That was even the case in news companies regarded as "liberal" - such as the New York Times, where executive editor Abe Rosenthal shared many neocon positions, or at Newsweek, where top editor Maynard Parker also aligned himself with the neocons.
In the 1980s, reporters who dug up hard stories that challenged the Reagan administration's propaganda found themselves under intense pressure, both externally from well-funded conservative attack groups and behind their backs from senior editors.
The New York Times' Central America correspondent Raymond Bonner was perhaps the highest profile journalist pushed out of a job because his reporting angered the neocons, but he was far from alone.
To protect their careers, journalists learned that it helped to write stories that would please the Reagan administration and to avoid stories that wouldn't.
The same bend-to-the-right dynamic prevailed in the 1990s as mainstream journalists wrote more harshly about President Bill Clinton than they normally would because they wanted to show that they could be tougher on a Democrat than a Republican.
This approach was not journalistically sound - reporters are supposed to be evenhanded - but it made sense for journalists who knew how vulnerable they were, having seen how easily the careers of other capable journalists had been destroyed. [For an extreme example, see Consortiumnews.com's "America's Debt to Journalist Gary Webb."]
The consequences of these changes in journalism and intelligence became apparent when the neocons - the likes of Paul Wolfowitz and Elliott Abrams - returned to power under George W. Bush in 2001 and especially after the Sept. 11 terror attacks.
As happened with the hyping of the Soviet threat in the 1980s, a pliant intelligence community largely served up whatever alarmist information the White House wanted about Iraq and other foreign enemies.
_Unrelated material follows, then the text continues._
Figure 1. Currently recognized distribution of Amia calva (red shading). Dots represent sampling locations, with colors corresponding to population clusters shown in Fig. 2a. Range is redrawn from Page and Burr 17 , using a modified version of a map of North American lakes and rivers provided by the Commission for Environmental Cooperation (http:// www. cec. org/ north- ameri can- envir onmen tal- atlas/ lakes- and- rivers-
When an individual analyst did challenge the "group think," he or she would be called unfit or accused of leftist sympathies, as occurred when State Department analysts protested Undersecretary of State John Bolton's exaggerated claims about Cuba's WMD. [See Consortiumnews.com's "John Bolton & the Battle for Reality."]
Propaganda Game
Meanwhile, in the mainstream media, news executives and journalists were petrified of accusations that they were "blaming America first" or were "soft on terror" or didn't sufficiently "support the troops."
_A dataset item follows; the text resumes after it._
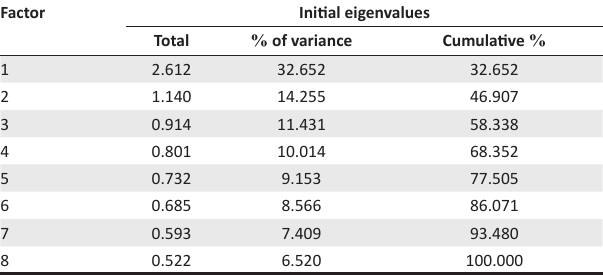
TABLE 11: Initial eigenvalues: relational capital disclosure (second-level factor analysis).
News executives transformed their networks and newspapers into little more than conveyor belts for the Bush administration's propaganda.
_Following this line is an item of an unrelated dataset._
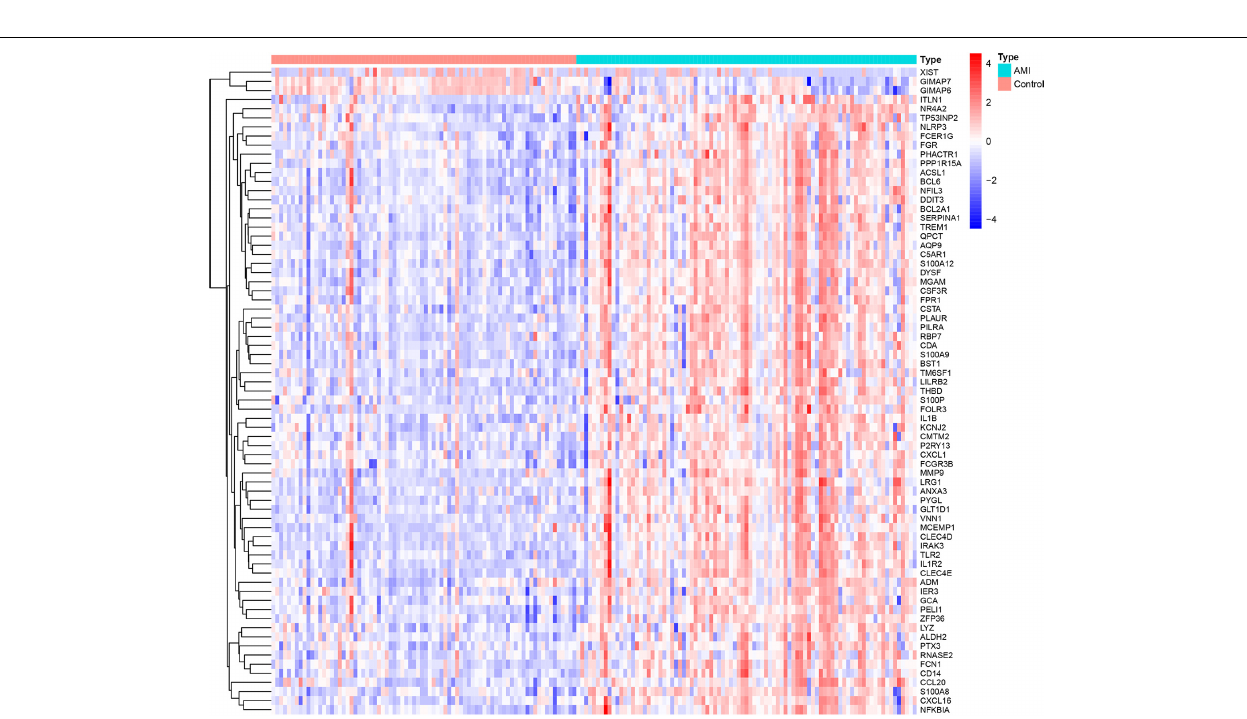
FIGURE 2 | Heatmap showing the expression changes in acute myocardial infarction and control samples. Red represents upregulated DEGs, blue represents downregulated DEGS, and the gradation of color represents the value of | log FC| (FC: fold change).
Poorly sourced allegations about Iraq's supposed nuclear, biological and chemical weapons programs were trumpeted on Page One of the New York Times and the Washington Post. Skeptical stories were buried deep inside.
This fear of retaliation has continued to spread. Academia is now feeling the heat from right-wingers who want to eliminate what they see as the last bastion of liberal thought. Corporate leaders also appear to be suffering from the paralysis of fear.